President Lula is decorated in Angola
Brazilian President Luiz Inácio Lula da Silva was awarded the Dr. Antônio Agostinho Neto Order on Friday (Aug. 25). The award was given by Angolan President João Manuel Lourenço during a meeting in the country’s capital Luanda.
“It is a great honor for a man who has been in politics for 50 years to receive an award at the age of 77 that bears the name of Antônio Agostinho Neto,” said Lula, recalling that the political leader led the fight for Angola’s independence. “I will carry this medal with the conviction that whoever has a cause must not stop fighting,” the president stated.
In President Lula’s view, the accolade increases his responsibility in the efforts against inequality in the world. “With this honor and this medal on my chest, perhaps nourished by Augustinho Neto’s intelligence and revolutionary thinking, I hope I can succeed in convincing humanity to rise indignantly against inequality,” he said.
The Brazilian leader also awarded President João Manuel Lourenço with the National Order of the Southern Cross, Brazil’s highest decoration for foreign personalities.
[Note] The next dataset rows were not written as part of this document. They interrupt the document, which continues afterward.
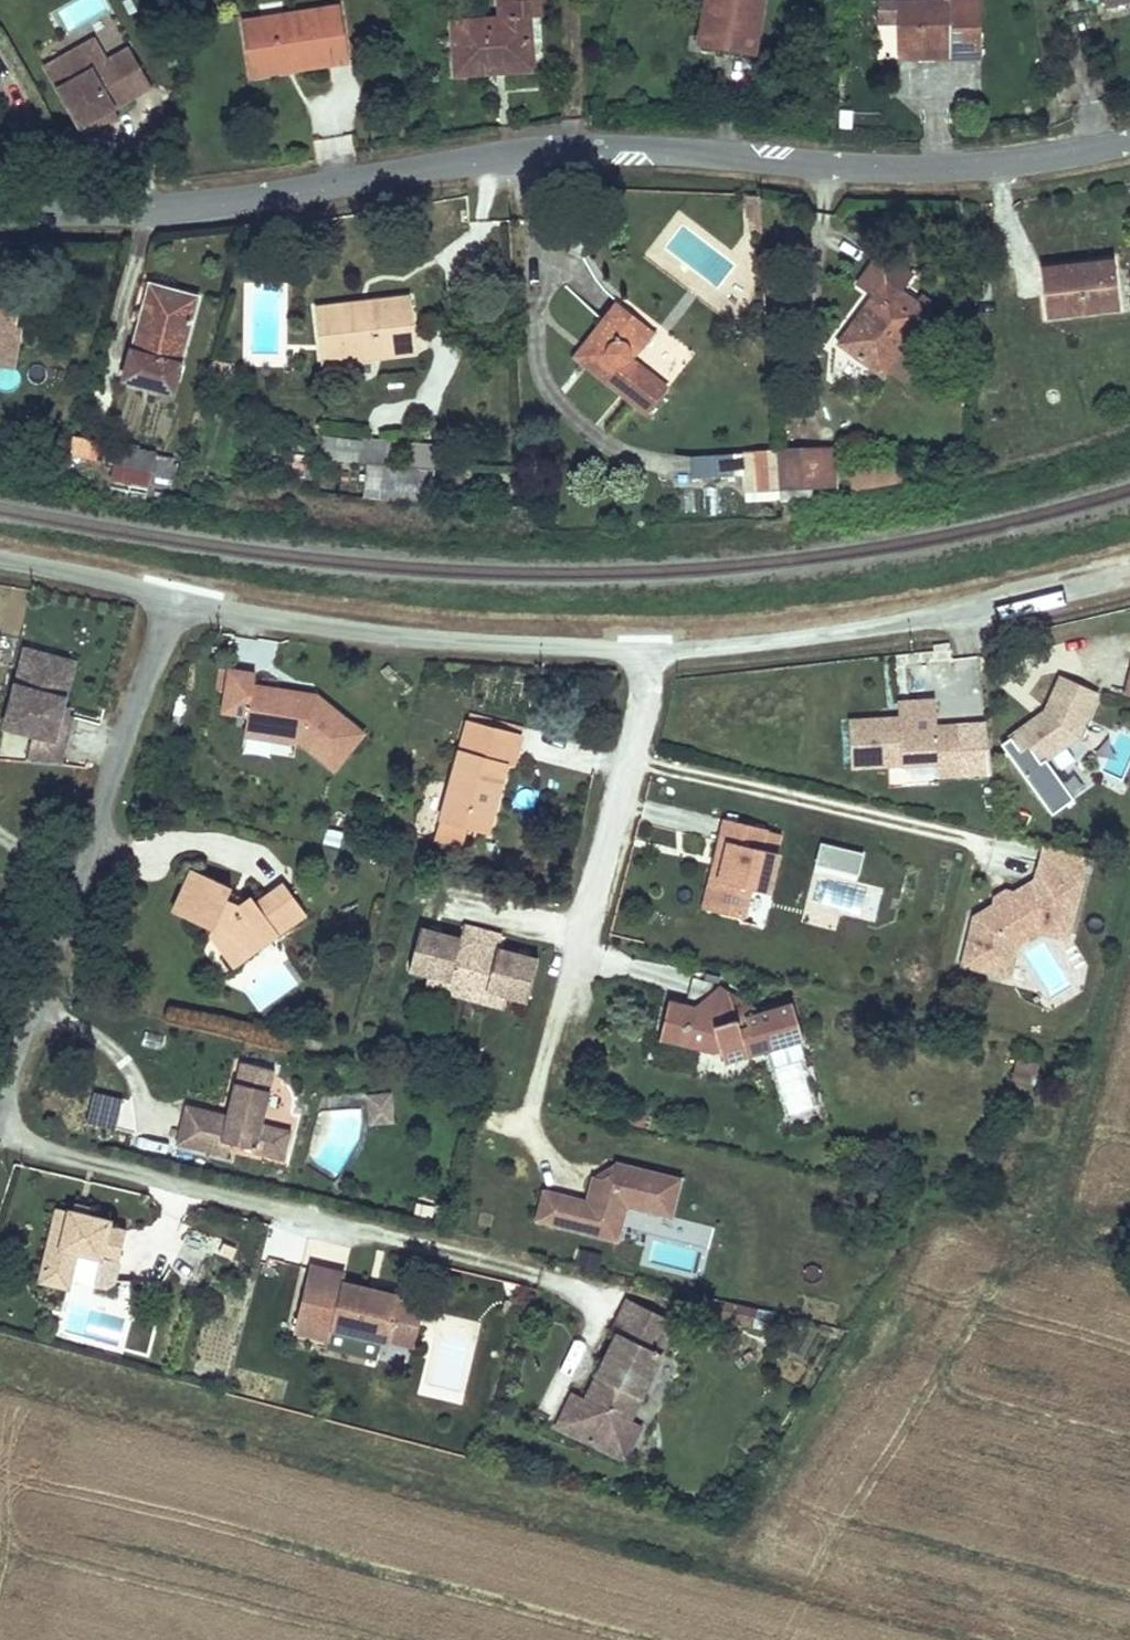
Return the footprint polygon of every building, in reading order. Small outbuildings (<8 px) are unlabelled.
[(528,0),(500,0),(501,18),(452,22),(456,75),(470,74),(496,72),(496,64),(533,60),(529,18),(528,0)] [(542,0),(528,0),(529,18),(544,16),(542,0)] [(763,0),(708,0),(700,42),(720,52),(752,58),(763,0)] [(981,0),(944,0),(944,1),(897,2),(897,0),(878,0),(878,17),(897,16),(898,47),(951,46),(951,58),(981,58),(981,0)] [(347,61),(338,7),(245,22),(252,64),(291,58),(293,69),(347,61)] [(897,25),(897,16),(878,17),(878,25),(897,25)] [(107,61),(95,39),(80,47),(92,69),(107,61)] [(951,58),(951,46),(898,47),(898,59),(922,59),(951,58)] [(80,47),(47,66),(86,136),(108,124),(102,114),(114,107),(151,86),(130,48),(92,69),(80,47)] [(293,69),(291,58),(252,64),(253,75),(293,69)] [(534,69),(533,60),(496,64),(496,72),(534,69)] [(1015,98),(1016,85),(1006,84),(1006,98),(1015,98)] [(119,117),(114,107),(102,114),(108,124),(119,117)] [(905,344),(935,304),(923,295),(916,304),(901,292),(914,276),(882,252),(858,285),(874,297),(868,305),(840,343),(882,374),(886,369),(903,381),(921,356),(905,344)] [(1087,267),(1044,272),(1049,315),(1118,307),(1112,261),(1086,264),(1087,267)] [(1044,272),(1087,267),(1086,264),(1068,266),(1044,269),(1044,272)] [(171,301),(174,291),(150,284),(147,295),(171,301)] [(147,295),(124,379),(173,392),(198,297),(174,291),(171,301),(147,295)] [(411,309),(409,297),(380,301),(358,303),(359,315),(411,309)] [(415,351),(411,309),(359,315),(358,303),(317,308),(323,362),(415,351)] [(630,358),(629,357),(631,351),(630,348),(647,326),(618,303),(591,337),(576,356),(596,372),(592,376),(606,387),(609,382),(649,413),(668,388),(630,358)] [(15,364),(21,325),(15,324),(18,309),(0,306),(0,361),(15,364)] [(630,358),(653,331),(647,326),(630,348),(631,351),(629,357),(630,358)] [(223,381),(229,363),(215,359),(210,377),(223,381)] [(434,468),(436,444),(407,442),(405,466),(434,468)] [(117,445),(106,443),(103,461),(114,463),(117,445)] [(117,444),(114,463),(154,470),(157,451),(117,444)] [(837,487),(835,448),(820,449),(822,488),(837,487)] [(822,488),(820,449),(777,451),(779,479),(779,489),(822,488)] [(779,479),(777,451),(704,456),(705,478),(746,476),(746,481),(778,479),(779,479)] [(157,455),(154,470),(171,474),(174,458),(157,455)] [(905,479),(902,462),(850,472),(853,490),(905,479)] [(152,470),(114,463),(109,495),(146,502),(152,470)] [(431,502),(434,468),(405,466),(388,464),(367,463),(367,464),(364,496),(431,502)] [(175,474),(152,470),(149,485),(173,488),(175,474)] [(746,481),(745,481),(746,502),(780,500),(778,479),(746,481)] [(798,496),(797,489),(779,489),(780,499),(798,496)] [(17,681),(67,694),(75,662),(25,649),(17,681)] [(223,712),(248,716),(254,685),(256,674),(220,669),(216,689),(226,691),(223,712)] [(1040,765),(1047,760),(1078,737),(1098,693),(1061,676),(1046,711),(1050,712),(1048,716),(1042,720),(1039,716),(1009,737),(1010,738),(1021,753),(1028,748),(1040,765)] [(57,741),(64,714),(61,713),(63,706),(67,694),(17,681),(4,727),(33,734),(57,741)] [(301,693),(254,685),(248,716),(245,732),(297,740),(335,770),(365,733),(317,695),(313,701),(300,699),(301,693)] [(935,710),(934,699),(898,701),(899,717),(908,717),(907,712),(935,710)] [(68,715),(70,707),(63,706),(61,713),(64,714),(68,715)] [(908,717),(899,717),(902,765),(938,763),(939,776),(962,775),(959,724),(936,726),(935,710),(907,712),(908,717)] [(1048,716),(1050,712),(1046,711),(1039,716),(1042,720),(1048,716)] [(524,726),(470,712),(468,719),(522,734),(524,726)] [(68,715),(64,714),(57,741),(33,734),(26,762),(61,764),(73,716),(68,715)] [(902,765),(899,717),(849,720),(852,768),(902,765)] [(459,750),(507,763),(513,765),(522,734),(468,719),(459,750)] [(1021,753),(1010,738),(1002,744),(1053,814),(1075,799),(1047,760),(1040,765),(1028,748),(1021,753)] [(459,750),(440,821),(468,828),(488,834),(507,763),(459,750)] [(720,840),(729,841),(761,849),(766,830),(766,828),(725,819),(720,840)] [(463,848),(468,828),(440,821),(435,840),(463,848)] [(778,853),(783,834),(766,830),(761,849),(778,853)] [(712,910),(729,841),(720,840),(704,909),(712,910)] [(761,849),(729,841),(712,910),(743,918),(750,888),(769,892),(778,853),(761,849)] [(1088,857),(1044,847),(1040,863),(1084,873),(1088,857)] [(1070,932),(1084,873),(1040,863),(1035,882),(1034,881),(1009,896),(1000,902),(975,917),(963,966),(1004,975),(1013,936),(1033,924),(1070,932)] [(173,911),(211,928),(227,898),(230,892),(232,887),(193,870),(173,911)] [(240,904),(227,898),(211,928),(209,935),(227,960),(273,926),(279,933),(307,913),(284,883),(257,903),(251,895),(246,899),(240,904)] [(246,899),(230,892),(227,898),(240,904),(246,899)] [(1000,902),(1009,896),(1006,892),(997,897),(1000,902)] [(751,921),(768,922),(770,896),(753,895),(751,921)] [(1019,943),(1037,931),(1068,939),(1070,932),(1033,924),(1013,936),(1004,975),(1010,977),(1019,943)] [(233,967),(279,933),(273,926),(227,960),(233,967)] [(485,1002),(488,990),(499,949),(502,936),(464,926),(461,939),(421,928),(410,969),(429,974),(449,980),(446,992),(485,1002)] [(499,949),(488,990),(509,995),(528,1001),(539,960),(499,949)] [(446,992),(449,980),(429,974),(426,987),(446,992)] [(695,1005),(669,999),(660,1040),(715,1053),(721,1051),(725,1064),(737,1061),(766,1052),(767,1051),(796,1043),(800,1042),(804,1041),(793,1002),(763,1011),(720,984),(708,1008),(695,1005)] [(708,1008),(720,984),(695,1005),(708,1008)] [(505,1008),(509,995),(488,990),(485,1002),(505,1008)] [(767,1051),(766,1052),(771,1069),(805,1059),(800,1042),(796,1043),(767,1051)] [(235,1083),(270,1091),(275,1069),(240,1061),(235,1083)] [(262,1123),(270,1091),(235,1083),(230,1104),(237,1106),(235,1116),(228,1115),(221,1141),(230,1143),(255,1149),(256,1150),(262,1123)] [(395,1123),(393,1092),(366,1094),(369,1126),(395,1123)] [(235,1116),(237,1106),(230,1104),(228,1115),(235,1116)] [(213,1139),(221,1141),(228,1115),(186,1105),(177,1145),(210,1153),(213,1139)] [(292,1130),(262,1123),(256,1150),(255,1149),(254,1153),(284,1160),(292,1130)] [(227,1156),(230,1143),(221,1141),(213,1139),(210,1153),(227,1156)] [(673,1217),(682,1179),(617,1164),(614,1175),(606,1178),(595,1176),(588,1202),(561,1195),(554,1225),(619,1240),(626,1206),(673,1217)] [(614,1175),(617,1164),(595,1176),(606,1178),(614,1175)] [(554,1225),(561,1195),(545,1192),(538,1220),(554,1225)] [(90,1215),(91,1209),(74,1205),(73,1211),(90,1215)] [(73,1211),(57,1208),(42,1273),(70,1280),(77,1252),(102,1258),(94,1286),(106,1289),(113,1284),(126,1231),(108,1227),(110,1220),(90,1215),(73,1211)] [(94,1286),(102,1258),(77,1252),(70,1280),(94,1286)] [(330,1341),(333,1330),(344,1282),(345,1276),(310,1268),(295,1333),(330,1341)] [(68,1288),(70,1280),(42,1273),(40,1281),(68,1288)] [(132,1298),(133,1281),(114,1280),(113,1284),(120,1297),(132,1298)] [(344,1282),(333,1330),(391,1343),(402,1295),(377,1290),(376,1295),(368,1293),(369,1288),(344,1282)] [(414,1349),(425,1301),(402,1295),(391,1343),(414,1349)] [(758,1308),(725,1301),(719,1319),(753,1327),(758,1308)] [(591,1445),(608,1411),(628,1422),(676,1325),(628,1302),(613,1332),(618,1334),(586,1400),(573,1394),(557,1427),(591,1445)] [(641,1428),(608,1411),(591,1445),(624,1461),(641,1428)]
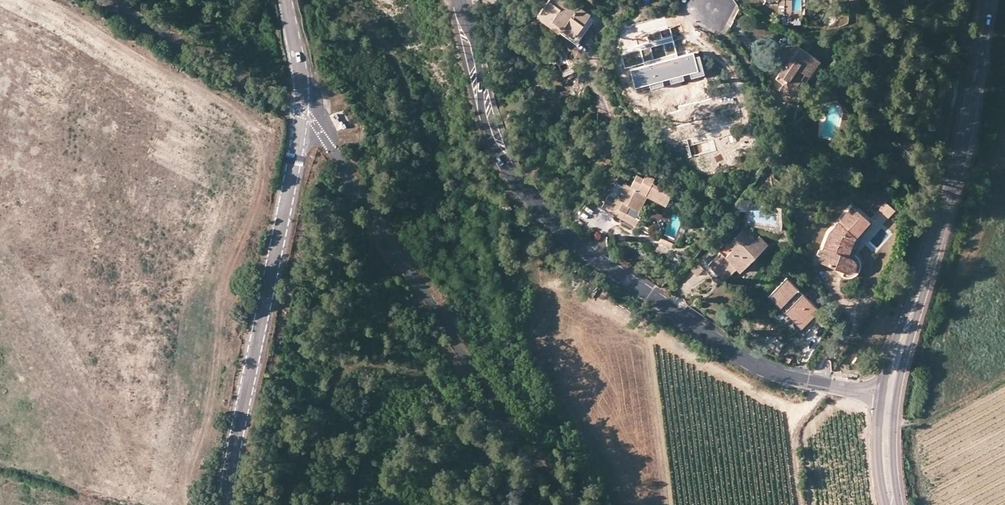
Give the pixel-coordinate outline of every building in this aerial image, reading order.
[(537,16),(560,31),(563,27),(574,36),(589,16),(590,14),(577,4),(574,9),(562,0),(548,0),(537,16)] [(574,9),(577,4),(571,0),(562,0),(574,9)] [(860,6),(859,0),(847,0),(848,9),(860,6)] [(563,27),(560,31),(577,44),(594,20),(589,16),(574,36),(563,27)] [(795,67),(806,51),(796,44),(780,47),(784,67),(787,62),(795,67)] [(708,80),(711,85),(716,83),(696,54),(692,56),(688,56),(686,56),(682,55),(678,52),(674,49),(667,54),(670,58),(666,61),(655,70),(651,74),(668,87),(672,79),(695,83),(695,86),(708,80)] [(655,70),(666,61),(655,51),(644,59),(655,70)] [(785,80),(795,87),(805,73),(815,58),(806,51),(795,67),(787,62),(784,67),(776,78),(783,84),(785,80)] [(815,58),(805,73),(810,77),(820,61),(815,58)] [(672,79),(668,87),(672,91),(676,93),(680,95),(684,95),(688,95),(692,94),(699,90),(711,85),(708,80),(695,86),(695,83),(672,79)] [(779,90),(789,97),(795,87),(785,80),(783,84),(779,90)] [(331,113),(336,128),(350,123),(344,108),(331,113)] [(624,212),(620,218),(635,226),(643,213),(639,210),(646,197),(648,194),(666,203),(672,194),(652,183),(654,179),(646,175),(644,179),(637,175),(631,186),(623,182),(617,194),(613,192),(611,196),(622,202),(618,210),(624,212)] [(622,202),(611,196),(608,194),(601,208),(620,218),(624,212),(618,210),(622,202)] [(648,194),(646,197),(665,206),(666,203),(648,194)] [(513,207),(507,199),(501,203),(507,211),(513,207)] [(879,209),(889,217),(896,209),(885,201),(879,209)] [(828,234),(818,261),(843,271),(841,275),(846,276),(850,276),(853,275),(856,274),(858,272),(859,270),(860,267),(861,264),(861,260),(860,257),(858,255),(855,253),(853,252),(850,251),(854,239),(870,221),(853,207),(828,234)] [(850,251),(853,252),(854,248),(857,248),(860,241),(857,241),(872,224),(870,221),(854,239),(850,251)] [(723,270),(730,276),(737,269),(740,272),(762,249),(754,242),(757,239),(750,233),(748,235),(743,230),(729,244),(726,242),(719,250),(721,252),(705,269),(714,278),(718,275),(723,270)] [(656,242),(667,248),(669,243),(659,237),(656,242)] [(721,252),(719,250),(715,246),(699,263),(705,269),(721,252)] [(723,270),(718,275),(725,281),(730,276),(723,270)] [(768,297),(801,328),(819,310),(787,277),(768,297)]
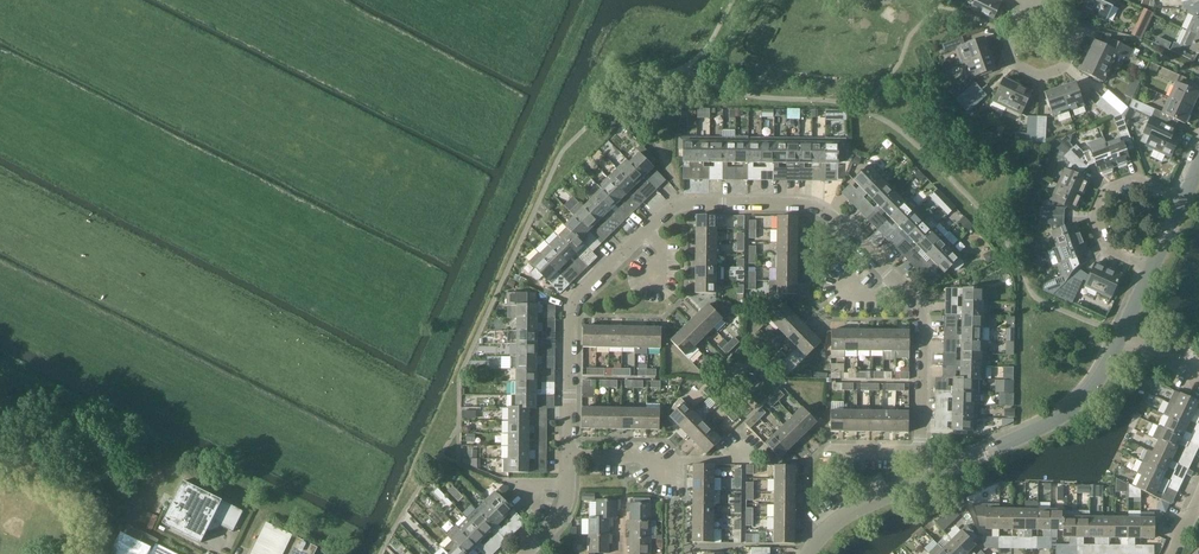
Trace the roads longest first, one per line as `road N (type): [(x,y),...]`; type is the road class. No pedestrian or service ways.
road 1 (residential): [(568,457),(571,300),(645,228),(691,203),(819,209),(912,300),(921,326),(920,450)]
road 2 (residential): [(931,476),(1062,415),(1100,378),(1119,335)]
road 3 (residential): [(1183,200),(1132,179),(1099,202),(1094,216),(1105,247),(1151,270)]
road 4 (residential): [(568,457),(733,460),(740,453)]
road 5 (residential): [(1076,40),(1053,73),(1033,76),(1013,64),(1009,45),(1030,0)]
road 6 (residential): [(807,553),(849,513),(931,476)]

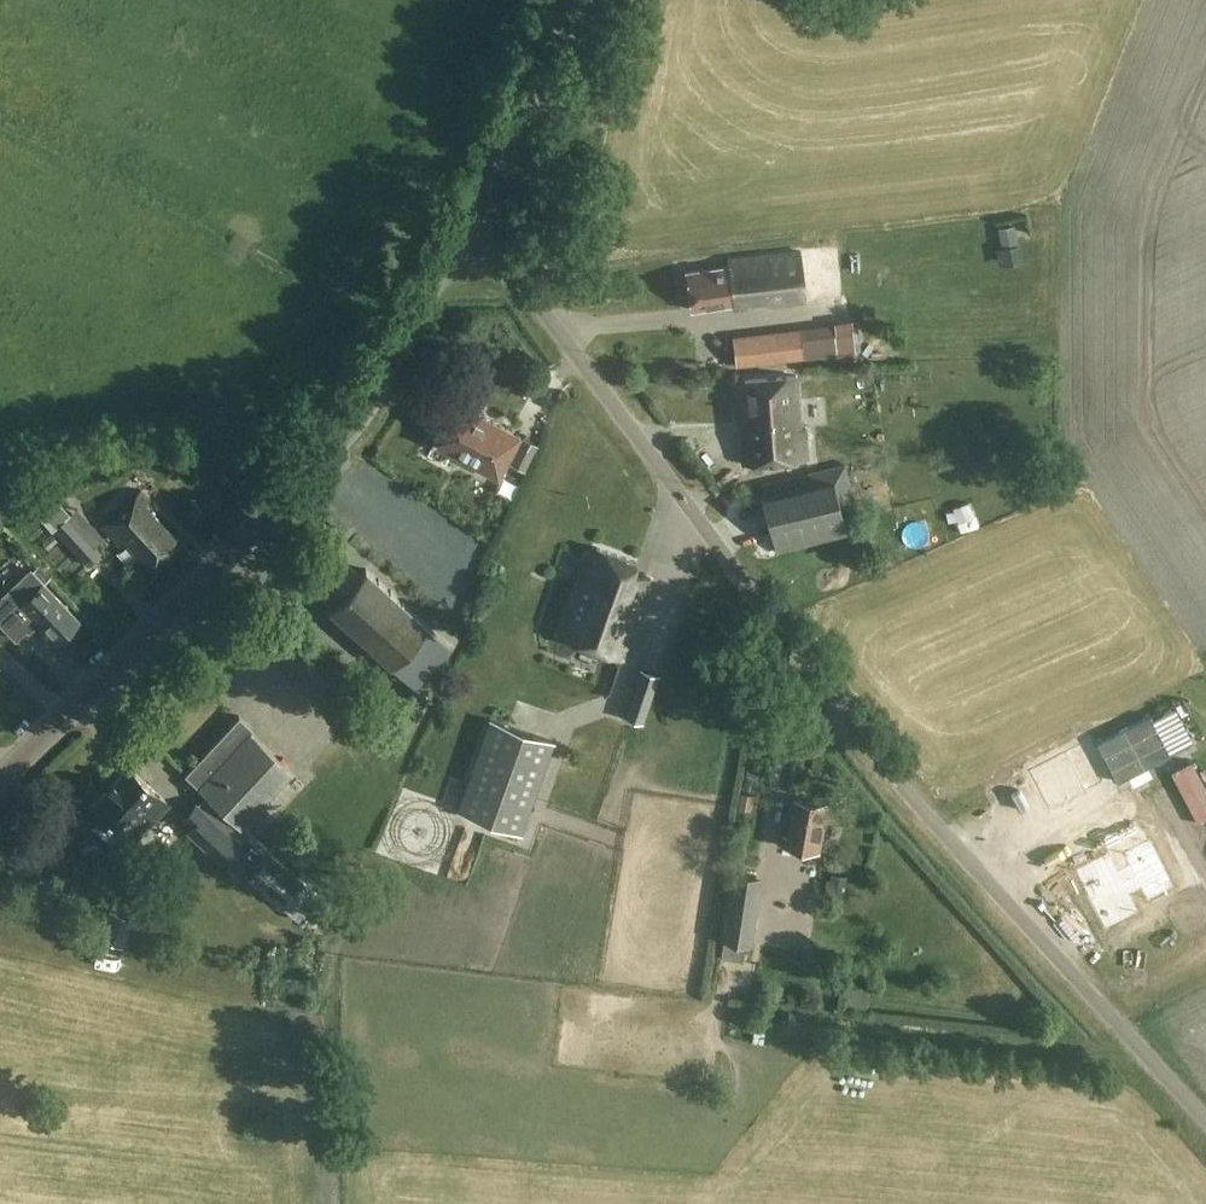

“This recognition with which your excellency honors us also stems from your sensitivity and your ability to understand the yearnings of Africans for freedom, which are essentially the same as those for which enslaved Africans fought in the past in various lands of this world,” Lourenço declared.
Engagements
President Lula had two meetings with the president of Angola. The first was reserved and the second was expanded, attended by other representatives from both nations. The Brazilian and Angolan governments are also expected to sign cooperation deals on agriculture, data processing, support for small and medium-sized businesses, health care, and education.
Angola is the only country on the African continent apart from South Africa with which Brazil has a strategic partnership. The agreement was signed in 2010, during President Lula’s second term in office.
According to the Brazilian Cooperation Agency (ABC), the two countries have seven cooperation projects underway and their governments are discussing the implementation of another three, in the areas of health care and education. Furthermore, projects surrounding the environment, geoprocessing, geology, health care, energy, urbanization, and public security are also under study.
One of the most notable Brazilian initiatives in the country is the Regional Development Program for the Cunene Valley—a drought-stricken region in southern Angola. The plan, supported by the Brazilian Agricultural Research Corporation (Embrapa), aims to expand local agriculture through planting and irrigation techniques similar to those used in the São Francisco river valley, in northeastern Brazil.
Later today, Lula should visit and deliver an address to the Angolan National Assembly. At the end of the day, he will attend the closing ceremony of a seminar with entrepreneurs from both countries. The event will be attended by a delegation of some 60 representatives from Brazilian companies in the food, pharmaceuticals, aviation, and agricultural machinery sectors, among others.
The president arrived on the African continent last Monday (21). His first stop was South Africa for the 15th Summit of Brics Heads of State (Brazil, Russia, India, China, and South Africa). Today and tomorrow (26), the Brazilian president should be in Angola. On Sunday (27), he is expected to be in São Tomé and Príncipe, to take part in the conference of heads of state of the Community of Portuguese-Speaking Countries (CPLP).